As for the music contained on the CD, there's nothing to say except it is of conspicuously high quality. As for the packaging, I can understand a short insert, but the label and group was pitifully shortsighted not including a lyric sheet anywhere in the CD. According to allmusic.com, Beyond The Darkness contains re-recordings of selections from 5 previous Balzac full-lengths, or in layman's terms, Balzac's Ten Years And Running. It's a Japanese group, singing in English, sent over to USA. You'd think someone would have thought about a lyric sheet, but I guess not. Unlike Brain Failure's American Dreamer, words are critical, and their absence just frustrates listeners.

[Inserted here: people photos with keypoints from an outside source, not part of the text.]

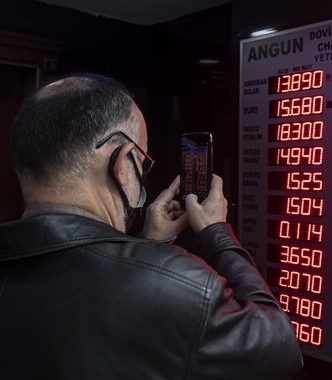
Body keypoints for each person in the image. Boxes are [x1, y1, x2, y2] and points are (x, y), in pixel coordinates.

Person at [0, 73, 303, 379]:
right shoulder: (187, 287)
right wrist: (216, 233)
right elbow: (281, 350)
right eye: (143, 163)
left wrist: (148, 245)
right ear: (124, 161)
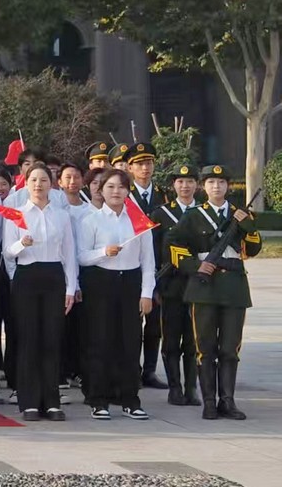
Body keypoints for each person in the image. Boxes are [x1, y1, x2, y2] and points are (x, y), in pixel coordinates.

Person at [170, 165, 262, 420]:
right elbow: (173, 245)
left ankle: (227, 401)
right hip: (205, 288)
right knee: (205, 348)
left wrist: (249, 227)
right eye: (211, 182)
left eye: (221, 182)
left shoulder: (240, 214)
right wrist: (195, 266)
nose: (217, 187)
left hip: (233, 287)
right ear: (204, 187)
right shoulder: (193, 215)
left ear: (228, 186)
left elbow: (253, 249)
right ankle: (209, 401)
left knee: (230, 349)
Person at [75, 169, 155, 421]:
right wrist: (103, 252)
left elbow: (148, 261)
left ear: (128, 191)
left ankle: (130, 399)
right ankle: (98, 399)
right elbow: (81, 256)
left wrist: (147, 293)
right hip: (101, 283)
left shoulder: (139, 220)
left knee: (130, 343)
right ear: (101, 191)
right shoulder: (91, 220)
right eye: (110, 187)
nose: (116, 192)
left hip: (130, 283)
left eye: (121, 187)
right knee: (100, 341)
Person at [3, 165, 78, 422]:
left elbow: (69, 253)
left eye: (43, 180)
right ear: (25, 183)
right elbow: (7, 252)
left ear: (51, 184)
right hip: (27, 276)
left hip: (54, 276)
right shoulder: (16, 215)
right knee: (29, 340)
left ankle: (52, 401)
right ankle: (29, 402)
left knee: (52, 339)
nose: (38, 184)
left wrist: (71, 288)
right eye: (33, 180)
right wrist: (20, 244)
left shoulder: (61, 215)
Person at [152, 164, 202, 406]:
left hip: (198, 284)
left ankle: (191, 388)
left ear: (197, 185)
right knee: (171, 339)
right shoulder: (161, 214)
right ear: (173, 185)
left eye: (190, 181)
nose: (185, 186)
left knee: (193, 340)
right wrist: (154, 286)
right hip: (171, 285)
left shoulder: (204, 213)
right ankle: (175, 388)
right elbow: (153, 251)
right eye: (180, 182)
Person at [120, 142, 168, 390]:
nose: (145, 168)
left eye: (148, 163)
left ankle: (149, 370)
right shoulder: (123, 195)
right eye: (139, 164)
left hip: (159, 268)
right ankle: (131, 370)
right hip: (130, 267)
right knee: (131, 324)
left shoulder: (164, 195)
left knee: (154, 324)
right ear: (129, 167)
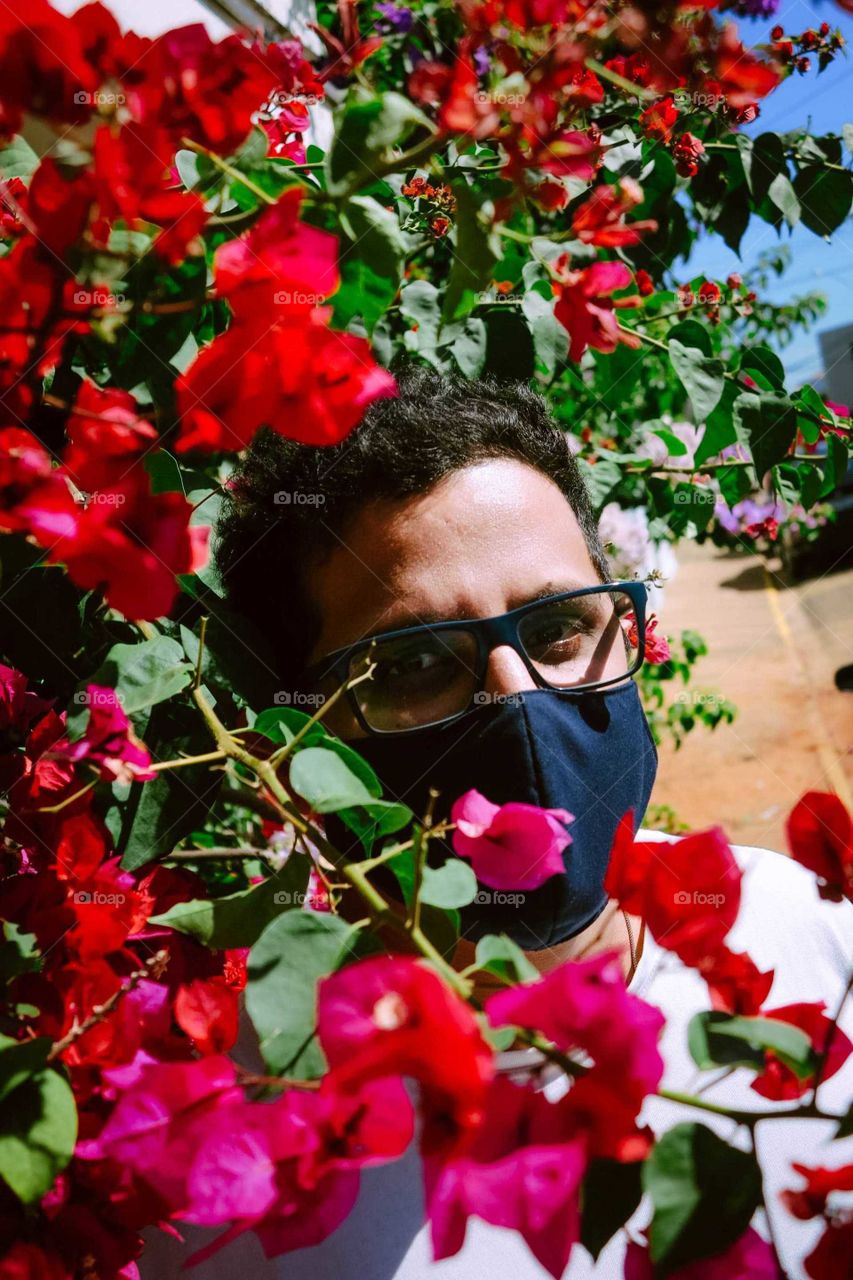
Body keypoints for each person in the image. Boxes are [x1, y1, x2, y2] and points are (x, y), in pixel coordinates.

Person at [142, 366, 853, 1279]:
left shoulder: (814, 935)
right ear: (295, 735)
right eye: (415, 663)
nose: (520, 702)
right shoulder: (250, 1122)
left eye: (559, 627)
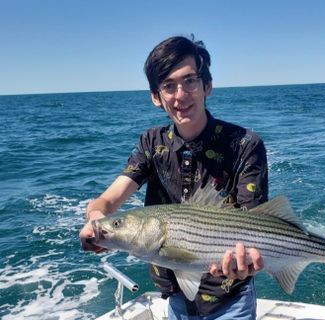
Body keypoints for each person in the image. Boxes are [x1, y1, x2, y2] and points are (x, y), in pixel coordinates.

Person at [80, 35, 268, 319]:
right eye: (168, 86)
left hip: (232, 300)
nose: (180, 95)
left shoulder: (245, 143)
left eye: (190, 81)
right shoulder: (151, 143)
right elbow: (108, 200)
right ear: (156, 97)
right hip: (177, 300)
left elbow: (255, 226)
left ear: (207, 85)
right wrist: (96, 220)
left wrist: (248, 260)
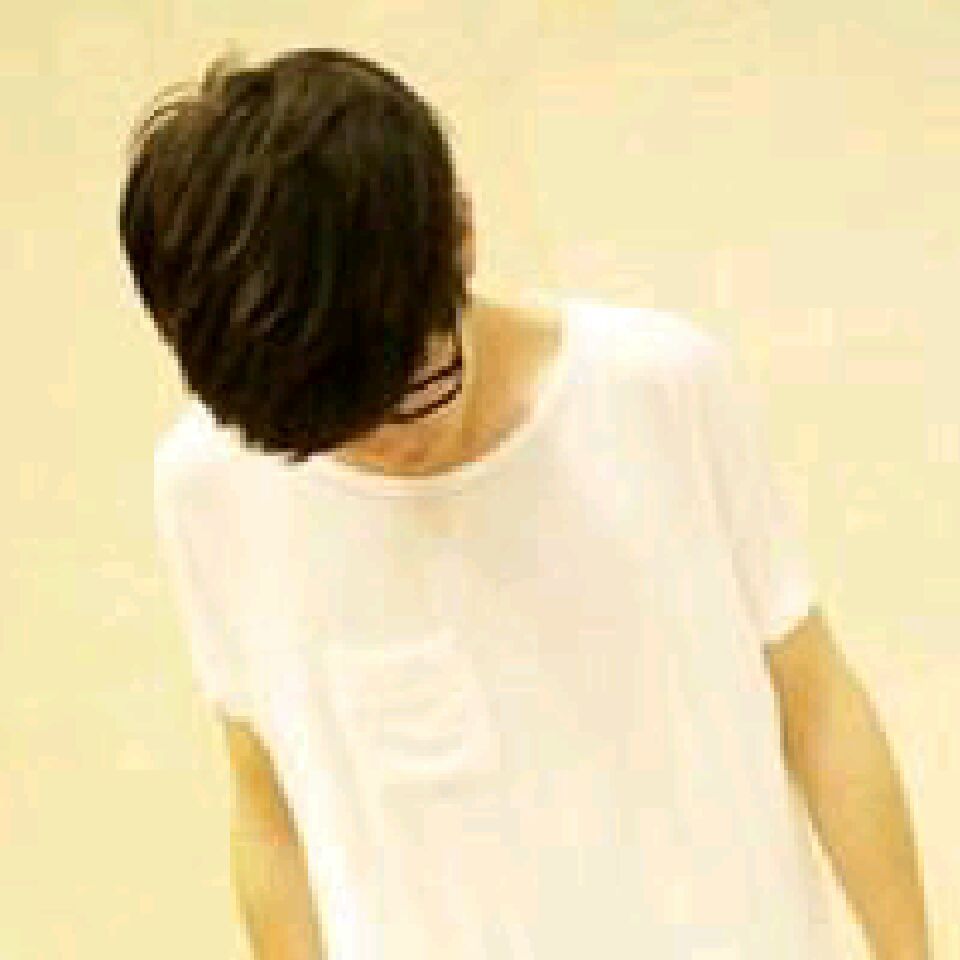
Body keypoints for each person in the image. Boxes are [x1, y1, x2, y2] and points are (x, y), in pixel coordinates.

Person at [119, 47, 930, 960]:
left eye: (412, 388)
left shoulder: (656, 390)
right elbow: (267, 808)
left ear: (460, 234)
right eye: (333, 436)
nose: (391, 445)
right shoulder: (210, 486)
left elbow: (816, 702)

There is a bonus DVD that comes with the CD, and it really is a bonus DVD, just 4 music videos and the making of the CD. Unfortunately, what had the potential to be a highly commendable bonus just ends up being solid because of lack of foresight. The "making of" is brief, but there's also no subtitles, and almost no one speaks in front of the camera. Thus, watching a bunch of guys grinding out songs in the studio gets boring quick with no point of reference or any idea what's going on except "They're tracking drums now." All the videos are more or less professional quality, and the live video needs no translation whatsoever, because the footage gets the message across: Balzac shreds live.
I'm hung up on the little things so much because I enjoy the CD. It's solid and excels musically in a genre where the hallmark is mindless fun. Balzac combine both for a CD that has neither filler or fluff, and is thus worth your attention (and patience) as you search through those fansites, desperately looking for lyrics to the song you think you're singing along to.
I love this CD, I really do, but I can't give it more than a 7 with a straight face. Had the lyric sheet been here, had more attention and care been paid to the DVD, had more time been put in on thisâ?¦in this case, it all adds up to woulda shoulda coulda.
Regardless, Balzac's Beyond The Darkness is well worth whatever investment you make at the store up until $20, and worth the time investment of listening.